Dr. Don Berwick, the CMS Administrator, said:

“These tools are new ways CMS is making sure consumers have information about health care quality and important information they need to make the best decisions about where to receive high-quality care. These efforts are designed to also encourage providers to deliver safe, patient-centered care that consumers can rely on and will motivate improvement across our health care system.”

The steps include:

  • A Quality Care Finder – Medicare beneficiaries can go online and access all Medicare’s Compare tools, with information on nursing homes, hospitals and plans.
  • Hospital Compare Website – now updated with information on how hospitals rate for outpatient care, surgical infections.

    Also tells you how each outpatient is treated for suspected heart attack, whether proven therapies that reduce mortality are used. Also includes 30-day mortality rates and 30-day readmission rates for inpatients with heart attack, pneumonia and heart failure. Three full years of claims data are compared.

    Also includes 10 measures related to patient experience with hospital care.

  • Quality Improvement Organization (QIO) program – now improved. QIQs provide resources and technical assistance to health care providers nationally to help them adapt to changing healthcare needs in nursing homes, doctors’ offices, and hospitals.

30-day mortality rates for heart attack have continued to drop in 2011. In the 2006-2009 period the rate was 16.2%, while in 2007 through 2010 it dropped to 15.9%.

Mortality rates for heart failure rose from 11.2% to 11.3% during the same periods.

Mortality rates for pneumonia also rose from 11.6 to 11.9.

30-day readmission rates were as follows:

  • Heart attack
    2007 through 2010 – 19.8%
    2006 through 2009 – 19.9%
  • Heart failure
    2007 through 2010 – 24.8%
    2006 through 2009 – 24.5%
  • Pneumonia
    2007 through 2010 – 18.4%
    2006 through 2009 – 18.2%

Dr.
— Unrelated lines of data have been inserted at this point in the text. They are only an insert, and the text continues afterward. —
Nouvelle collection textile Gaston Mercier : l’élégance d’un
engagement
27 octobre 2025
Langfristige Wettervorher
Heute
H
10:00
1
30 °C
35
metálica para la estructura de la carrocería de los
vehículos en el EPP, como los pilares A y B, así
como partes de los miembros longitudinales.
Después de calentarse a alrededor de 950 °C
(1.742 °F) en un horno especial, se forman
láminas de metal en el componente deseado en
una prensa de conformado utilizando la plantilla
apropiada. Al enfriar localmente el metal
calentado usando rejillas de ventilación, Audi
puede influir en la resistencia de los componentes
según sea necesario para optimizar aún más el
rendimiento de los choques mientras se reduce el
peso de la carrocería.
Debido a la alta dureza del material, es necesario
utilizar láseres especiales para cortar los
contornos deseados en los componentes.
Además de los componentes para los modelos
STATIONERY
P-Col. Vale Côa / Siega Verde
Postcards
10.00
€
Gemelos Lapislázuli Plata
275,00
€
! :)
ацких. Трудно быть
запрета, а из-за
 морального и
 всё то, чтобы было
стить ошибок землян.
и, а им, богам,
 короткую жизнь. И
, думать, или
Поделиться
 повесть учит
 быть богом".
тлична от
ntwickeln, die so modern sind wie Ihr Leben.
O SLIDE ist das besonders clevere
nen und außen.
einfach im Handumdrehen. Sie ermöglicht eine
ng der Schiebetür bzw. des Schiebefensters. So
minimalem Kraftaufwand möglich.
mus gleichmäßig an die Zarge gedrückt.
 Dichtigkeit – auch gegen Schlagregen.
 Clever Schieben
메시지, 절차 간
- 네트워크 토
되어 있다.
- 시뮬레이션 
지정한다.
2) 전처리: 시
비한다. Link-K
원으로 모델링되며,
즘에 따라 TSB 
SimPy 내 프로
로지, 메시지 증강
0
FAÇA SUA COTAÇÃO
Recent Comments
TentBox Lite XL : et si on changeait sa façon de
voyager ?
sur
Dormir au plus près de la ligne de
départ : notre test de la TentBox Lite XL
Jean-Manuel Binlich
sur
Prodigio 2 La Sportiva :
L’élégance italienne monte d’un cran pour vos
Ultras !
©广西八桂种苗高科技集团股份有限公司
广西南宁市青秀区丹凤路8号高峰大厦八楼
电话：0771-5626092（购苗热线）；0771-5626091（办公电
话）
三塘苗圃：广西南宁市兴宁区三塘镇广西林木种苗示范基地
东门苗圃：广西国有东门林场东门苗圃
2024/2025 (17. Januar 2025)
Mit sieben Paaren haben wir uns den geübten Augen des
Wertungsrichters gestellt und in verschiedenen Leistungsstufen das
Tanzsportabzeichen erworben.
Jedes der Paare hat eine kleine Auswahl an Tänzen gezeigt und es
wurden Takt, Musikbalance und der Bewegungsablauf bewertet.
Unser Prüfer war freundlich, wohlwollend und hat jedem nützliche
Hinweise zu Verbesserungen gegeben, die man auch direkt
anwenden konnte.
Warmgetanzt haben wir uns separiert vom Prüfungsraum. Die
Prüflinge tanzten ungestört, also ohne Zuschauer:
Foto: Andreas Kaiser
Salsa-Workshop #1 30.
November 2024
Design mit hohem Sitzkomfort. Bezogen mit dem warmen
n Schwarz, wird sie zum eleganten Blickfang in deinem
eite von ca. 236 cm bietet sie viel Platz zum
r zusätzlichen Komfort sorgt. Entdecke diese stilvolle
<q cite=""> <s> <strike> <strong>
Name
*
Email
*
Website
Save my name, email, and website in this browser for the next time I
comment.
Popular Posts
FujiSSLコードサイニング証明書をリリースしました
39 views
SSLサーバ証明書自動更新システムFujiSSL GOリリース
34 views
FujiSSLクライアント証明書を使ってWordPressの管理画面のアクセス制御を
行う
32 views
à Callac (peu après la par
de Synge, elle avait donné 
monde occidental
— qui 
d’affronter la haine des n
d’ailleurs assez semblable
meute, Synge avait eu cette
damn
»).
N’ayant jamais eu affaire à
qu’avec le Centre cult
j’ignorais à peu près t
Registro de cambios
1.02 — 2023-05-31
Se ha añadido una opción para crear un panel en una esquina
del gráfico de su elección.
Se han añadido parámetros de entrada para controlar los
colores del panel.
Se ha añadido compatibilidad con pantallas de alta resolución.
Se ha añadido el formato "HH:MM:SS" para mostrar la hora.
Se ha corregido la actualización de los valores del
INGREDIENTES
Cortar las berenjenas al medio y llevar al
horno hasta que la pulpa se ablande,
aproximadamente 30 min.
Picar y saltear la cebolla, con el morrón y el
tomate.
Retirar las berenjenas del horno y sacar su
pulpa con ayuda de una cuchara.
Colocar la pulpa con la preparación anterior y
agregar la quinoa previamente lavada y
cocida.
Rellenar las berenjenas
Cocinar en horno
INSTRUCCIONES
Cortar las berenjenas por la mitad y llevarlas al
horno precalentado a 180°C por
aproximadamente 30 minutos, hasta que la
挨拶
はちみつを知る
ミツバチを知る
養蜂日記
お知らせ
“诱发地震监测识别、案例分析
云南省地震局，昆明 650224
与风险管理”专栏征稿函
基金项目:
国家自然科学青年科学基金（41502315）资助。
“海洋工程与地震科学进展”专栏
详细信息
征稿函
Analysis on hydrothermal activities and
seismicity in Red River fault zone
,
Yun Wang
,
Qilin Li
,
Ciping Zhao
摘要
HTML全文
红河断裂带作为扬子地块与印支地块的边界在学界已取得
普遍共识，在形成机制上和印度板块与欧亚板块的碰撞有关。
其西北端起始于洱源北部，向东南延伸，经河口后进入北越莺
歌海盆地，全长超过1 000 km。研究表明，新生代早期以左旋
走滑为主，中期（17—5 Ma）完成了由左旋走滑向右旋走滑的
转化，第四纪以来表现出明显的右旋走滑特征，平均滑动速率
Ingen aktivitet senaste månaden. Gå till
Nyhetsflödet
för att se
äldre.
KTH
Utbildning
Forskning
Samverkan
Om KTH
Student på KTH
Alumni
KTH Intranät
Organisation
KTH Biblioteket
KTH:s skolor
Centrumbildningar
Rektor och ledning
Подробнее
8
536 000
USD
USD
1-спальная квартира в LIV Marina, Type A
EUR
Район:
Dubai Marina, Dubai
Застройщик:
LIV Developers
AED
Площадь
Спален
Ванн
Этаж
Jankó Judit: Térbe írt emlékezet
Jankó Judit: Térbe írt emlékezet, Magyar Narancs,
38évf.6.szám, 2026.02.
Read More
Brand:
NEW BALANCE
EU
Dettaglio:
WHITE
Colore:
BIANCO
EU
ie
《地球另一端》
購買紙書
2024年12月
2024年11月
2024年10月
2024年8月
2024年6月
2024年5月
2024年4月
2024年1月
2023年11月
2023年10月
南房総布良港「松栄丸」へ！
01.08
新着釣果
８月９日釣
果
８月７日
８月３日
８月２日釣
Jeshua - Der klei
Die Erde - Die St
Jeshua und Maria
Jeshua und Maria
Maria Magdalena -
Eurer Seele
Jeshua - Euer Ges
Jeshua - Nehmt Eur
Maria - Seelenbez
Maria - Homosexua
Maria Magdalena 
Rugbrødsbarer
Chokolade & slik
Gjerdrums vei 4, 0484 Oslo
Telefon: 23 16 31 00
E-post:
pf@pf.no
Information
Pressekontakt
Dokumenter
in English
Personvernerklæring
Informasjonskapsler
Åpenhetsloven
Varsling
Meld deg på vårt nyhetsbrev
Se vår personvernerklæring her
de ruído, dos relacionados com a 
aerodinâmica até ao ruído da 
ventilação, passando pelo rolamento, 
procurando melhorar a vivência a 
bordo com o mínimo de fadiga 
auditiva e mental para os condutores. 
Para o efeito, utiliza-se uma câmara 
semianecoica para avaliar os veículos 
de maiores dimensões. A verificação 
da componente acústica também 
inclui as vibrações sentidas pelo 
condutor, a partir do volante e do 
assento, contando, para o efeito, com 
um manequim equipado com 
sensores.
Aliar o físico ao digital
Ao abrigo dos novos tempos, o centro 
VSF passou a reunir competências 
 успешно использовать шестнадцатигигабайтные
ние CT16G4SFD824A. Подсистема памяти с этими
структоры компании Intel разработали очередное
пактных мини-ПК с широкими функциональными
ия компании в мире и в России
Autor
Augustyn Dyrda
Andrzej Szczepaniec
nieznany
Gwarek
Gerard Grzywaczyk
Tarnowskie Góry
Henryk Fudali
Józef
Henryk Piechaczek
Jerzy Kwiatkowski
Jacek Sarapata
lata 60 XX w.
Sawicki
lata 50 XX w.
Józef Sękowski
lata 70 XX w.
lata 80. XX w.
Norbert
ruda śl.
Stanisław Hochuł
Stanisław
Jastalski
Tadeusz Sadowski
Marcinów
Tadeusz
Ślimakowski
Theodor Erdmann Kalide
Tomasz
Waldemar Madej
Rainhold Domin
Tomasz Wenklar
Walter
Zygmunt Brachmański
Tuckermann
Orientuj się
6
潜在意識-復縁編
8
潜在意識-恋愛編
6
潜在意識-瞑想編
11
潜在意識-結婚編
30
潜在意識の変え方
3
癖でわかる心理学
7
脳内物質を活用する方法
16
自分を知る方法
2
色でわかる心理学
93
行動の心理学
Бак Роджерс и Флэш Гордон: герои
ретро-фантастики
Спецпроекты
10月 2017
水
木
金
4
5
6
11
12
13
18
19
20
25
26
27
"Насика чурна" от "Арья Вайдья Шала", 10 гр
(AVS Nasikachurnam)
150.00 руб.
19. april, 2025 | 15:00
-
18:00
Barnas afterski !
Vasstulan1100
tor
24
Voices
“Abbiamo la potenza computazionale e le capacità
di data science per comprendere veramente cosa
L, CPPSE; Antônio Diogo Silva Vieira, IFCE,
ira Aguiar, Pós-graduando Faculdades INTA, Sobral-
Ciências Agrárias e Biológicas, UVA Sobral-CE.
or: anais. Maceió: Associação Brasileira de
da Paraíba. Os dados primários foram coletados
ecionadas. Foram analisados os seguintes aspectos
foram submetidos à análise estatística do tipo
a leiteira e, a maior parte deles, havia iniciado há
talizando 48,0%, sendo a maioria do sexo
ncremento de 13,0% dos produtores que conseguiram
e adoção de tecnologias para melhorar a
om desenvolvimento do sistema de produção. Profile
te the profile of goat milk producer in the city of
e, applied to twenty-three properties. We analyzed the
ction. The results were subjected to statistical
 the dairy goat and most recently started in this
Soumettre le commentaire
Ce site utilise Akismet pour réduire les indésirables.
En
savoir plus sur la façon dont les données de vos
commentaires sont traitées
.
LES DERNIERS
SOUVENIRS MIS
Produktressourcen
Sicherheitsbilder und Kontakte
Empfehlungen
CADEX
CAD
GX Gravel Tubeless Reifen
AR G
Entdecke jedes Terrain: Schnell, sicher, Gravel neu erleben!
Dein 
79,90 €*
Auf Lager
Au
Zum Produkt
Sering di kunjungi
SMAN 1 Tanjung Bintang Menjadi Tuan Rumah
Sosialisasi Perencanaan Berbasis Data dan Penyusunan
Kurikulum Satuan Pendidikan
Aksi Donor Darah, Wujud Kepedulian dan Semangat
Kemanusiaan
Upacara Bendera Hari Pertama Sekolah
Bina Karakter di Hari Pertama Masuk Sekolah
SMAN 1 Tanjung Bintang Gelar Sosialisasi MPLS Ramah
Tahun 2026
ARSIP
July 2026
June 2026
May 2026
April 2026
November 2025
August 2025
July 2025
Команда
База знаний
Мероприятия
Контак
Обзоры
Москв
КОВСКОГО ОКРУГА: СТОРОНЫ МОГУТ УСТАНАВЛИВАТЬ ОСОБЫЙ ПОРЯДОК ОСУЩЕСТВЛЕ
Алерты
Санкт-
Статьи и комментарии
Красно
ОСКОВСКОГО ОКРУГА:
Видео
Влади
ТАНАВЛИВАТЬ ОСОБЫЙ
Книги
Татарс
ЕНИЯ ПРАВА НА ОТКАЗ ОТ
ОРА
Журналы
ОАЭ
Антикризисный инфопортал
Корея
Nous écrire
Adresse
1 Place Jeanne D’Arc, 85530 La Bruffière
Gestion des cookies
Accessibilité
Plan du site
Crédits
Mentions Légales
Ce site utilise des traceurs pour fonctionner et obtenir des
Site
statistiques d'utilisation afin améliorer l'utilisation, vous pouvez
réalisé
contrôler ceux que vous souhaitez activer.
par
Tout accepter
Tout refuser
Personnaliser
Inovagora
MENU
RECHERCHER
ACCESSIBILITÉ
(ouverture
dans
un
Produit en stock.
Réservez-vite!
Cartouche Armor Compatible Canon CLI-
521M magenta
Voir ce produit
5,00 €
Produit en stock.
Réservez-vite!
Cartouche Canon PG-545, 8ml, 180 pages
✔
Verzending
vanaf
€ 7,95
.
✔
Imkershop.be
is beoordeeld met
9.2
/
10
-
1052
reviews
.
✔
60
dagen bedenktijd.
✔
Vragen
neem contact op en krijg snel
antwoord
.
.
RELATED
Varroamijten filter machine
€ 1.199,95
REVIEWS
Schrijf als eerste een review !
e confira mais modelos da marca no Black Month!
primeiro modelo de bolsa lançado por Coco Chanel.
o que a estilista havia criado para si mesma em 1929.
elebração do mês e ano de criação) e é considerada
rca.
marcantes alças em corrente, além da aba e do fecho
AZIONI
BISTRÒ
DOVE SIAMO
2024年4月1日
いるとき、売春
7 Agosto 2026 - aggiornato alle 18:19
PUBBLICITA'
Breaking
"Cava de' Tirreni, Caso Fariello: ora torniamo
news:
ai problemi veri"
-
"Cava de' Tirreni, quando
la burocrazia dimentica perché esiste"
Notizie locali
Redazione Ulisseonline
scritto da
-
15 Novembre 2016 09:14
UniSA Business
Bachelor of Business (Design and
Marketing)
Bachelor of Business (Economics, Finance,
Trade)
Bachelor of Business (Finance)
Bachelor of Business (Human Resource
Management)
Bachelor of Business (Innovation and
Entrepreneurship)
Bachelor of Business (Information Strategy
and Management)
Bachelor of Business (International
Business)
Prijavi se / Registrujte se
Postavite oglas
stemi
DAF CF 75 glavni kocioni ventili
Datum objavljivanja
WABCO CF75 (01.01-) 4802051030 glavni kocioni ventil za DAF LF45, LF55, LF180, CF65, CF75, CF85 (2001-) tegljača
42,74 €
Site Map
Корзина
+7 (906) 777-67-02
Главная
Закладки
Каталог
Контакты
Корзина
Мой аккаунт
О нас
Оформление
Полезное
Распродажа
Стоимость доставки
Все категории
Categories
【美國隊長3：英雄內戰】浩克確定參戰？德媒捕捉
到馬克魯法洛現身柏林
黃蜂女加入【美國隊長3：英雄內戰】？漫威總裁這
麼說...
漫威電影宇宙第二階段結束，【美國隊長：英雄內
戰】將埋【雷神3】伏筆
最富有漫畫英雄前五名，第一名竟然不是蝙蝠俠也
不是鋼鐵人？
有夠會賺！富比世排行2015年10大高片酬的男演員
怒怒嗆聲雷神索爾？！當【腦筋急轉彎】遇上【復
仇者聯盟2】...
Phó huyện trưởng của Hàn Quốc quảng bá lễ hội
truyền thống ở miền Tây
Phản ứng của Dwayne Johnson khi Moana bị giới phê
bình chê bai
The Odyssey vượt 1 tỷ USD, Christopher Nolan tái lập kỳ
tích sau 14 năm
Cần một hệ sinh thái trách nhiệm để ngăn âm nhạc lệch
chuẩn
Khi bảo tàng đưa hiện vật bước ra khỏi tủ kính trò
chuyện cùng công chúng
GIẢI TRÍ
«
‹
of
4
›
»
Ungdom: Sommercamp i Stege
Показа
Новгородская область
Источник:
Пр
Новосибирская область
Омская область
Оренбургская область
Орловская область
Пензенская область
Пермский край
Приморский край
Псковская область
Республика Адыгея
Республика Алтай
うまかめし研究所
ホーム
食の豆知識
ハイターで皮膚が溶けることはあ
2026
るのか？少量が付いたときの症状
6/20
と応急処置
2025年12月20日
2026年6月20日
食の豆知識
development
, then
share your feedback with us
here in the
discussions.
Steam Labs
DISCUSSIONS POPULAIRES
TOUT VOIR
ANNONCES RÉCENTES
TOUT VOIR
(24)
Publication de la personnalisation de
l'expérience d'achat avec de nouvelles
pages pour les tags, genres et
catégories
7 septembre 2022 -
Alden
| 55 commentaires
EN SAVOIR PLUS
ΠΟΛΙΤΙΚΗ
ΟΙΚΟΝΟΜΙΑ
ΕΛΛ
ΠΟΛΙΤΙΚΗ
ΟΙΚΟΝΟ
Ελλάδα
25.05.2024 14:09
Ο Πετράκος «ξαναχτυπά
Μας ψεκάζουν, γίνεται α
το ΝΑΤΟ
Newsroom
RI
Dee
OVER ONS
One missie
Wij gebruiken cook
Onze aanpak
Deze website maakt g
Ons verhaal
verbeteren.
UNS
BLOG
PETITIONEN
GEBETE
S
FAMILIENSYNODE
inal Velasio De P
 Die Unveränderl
Berwick said:

“Both sets of inpatient measures are risk-adjusted, taking health conditions into account to ‘level the playing field’ among hospitals and to help ensure accuracy in performance reporting.”

Patrick Conway, M.D., M.Sc., CMS chief medical officer and director of the agency’s Office of Clinical Standards and Quality, said:

“Patient-centeredness means that every decision that’s made and every program that’s established is focused on patients and their families. QIOs will promote this concept by including beneficiaries and front line clinicians in quality improvement initiatives, learning and action networks and communications. Listening to the voices of patients and staying focused on their outcomes and experiences are essential to achieve care centered on the patient.”